The senators are challenging the legitimacy of this court to rule on cases touching on partisan issues, which is a damn ballsy thing to do. I’m impressed. And this could be read as a warning to Chief Justice Roberts to avoid letting his court turn into a rubber stamp for right-wing interests. Or else.

From ThinkProgress:

The brief itself is less a legal document than a declaration of war. Though parts of it argue that the high court lacks jurisdiction over this case, New York State Rifle & Pistol Association v. City of New York, the thrust of the brief is that the Supreme Court is dominated by political hacks selected by the Federalist Society, and promoted by the National Rifle Association — and that if those hacks don’t watch out, the American people are going to rebel against them.

Seriously.

New York State Rifle, Whitehouse writes, “did not emerge from a vacuum.” Rather, “the lead petitioner’s parent organization, the National Rifle Association (NRA), promoted the confirmation (and perhaps selection) of nominees to this Court who, it believed, would ‘break the tie’ in Second Amendment cases.” That promotional effort includes $1.2 million Whitehouse says the NRA spent on television advertisements supporting the confirmation of Brett Kavanaugh.

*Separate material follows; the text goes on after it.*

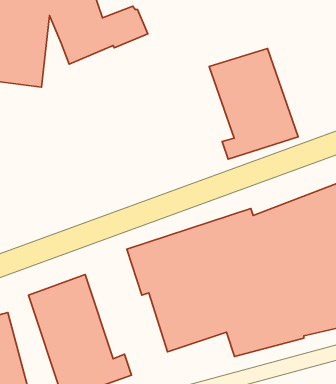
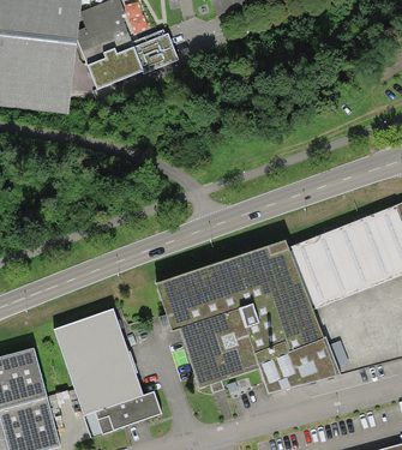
building: [209,48,298,159] -> none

The City of New York actually rescinded the law that is being challenged by the gun-rights people to stop the case from going to the Supreme Court, so I don’t see how the case is not moot. The law put restrictions on transporting firearms that the Rifle & Pistol Association thought were unreasonable.

In another interesting development of a couple of weeks ago

House Judiciary Committee Chairman Jerry Nadler is moving to bring new scrutiny to Supreme Court Justice Brett Kavanaugh’s past, asking the National Archives on Tuesday to release a large cache of records related to his time in George W. Bush’s White House.

In a letter from Nadler and Rep. Hank Johnson (D-Ga.), another senior Judiciary Committee member, the lawmakers said accessing the records are essential to “the public’s faith in the integrity of the judiciary.”

It may be too much to hope for that they might move to impeach Kavanaugh, but at the very least the SCOTUS is on notice that they need to act carefully or face consequences.